-- Opening Marker --

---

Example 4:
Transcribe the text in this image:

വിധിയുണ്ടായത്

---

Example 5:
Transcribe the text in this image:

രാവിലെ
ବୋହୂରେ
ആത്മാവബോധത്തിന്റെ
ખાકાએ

-- Closing Marker --

What to produce -> For this exercise, give every entry again exactly as it appears.

Finished exercise ->
---

Example 4:
Transcribe the text in this image:

വിധിയുണ്ടായത്

---

Example 5:
Transcribe the text in this image:

രാവിലെ
ବୋହୂରେ
ആത്മാവബോധത്തിന്റെ
ખાકાએ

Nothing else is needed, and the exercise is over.